§ What to work on
Locate and copy each line in the data that contains the word "Mails".
-- Supplied records follows --
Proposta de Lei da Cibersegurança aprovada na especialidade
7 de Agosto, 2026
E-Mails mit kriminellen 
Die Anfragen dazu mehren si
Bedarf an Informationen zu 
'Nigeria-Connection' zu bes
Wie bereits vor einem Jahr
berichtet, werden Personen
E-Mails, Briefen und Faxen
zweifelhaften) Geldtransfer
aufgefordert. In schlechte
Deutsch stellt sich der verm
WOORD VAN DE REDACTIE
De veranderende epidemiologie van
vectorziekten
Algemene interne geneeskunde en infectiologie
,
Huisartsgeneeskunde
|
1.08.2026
-- Supplied records concluded --
§ Answer section
E-Mails mit kriminellen 
E-Mails, Briefen und Faxen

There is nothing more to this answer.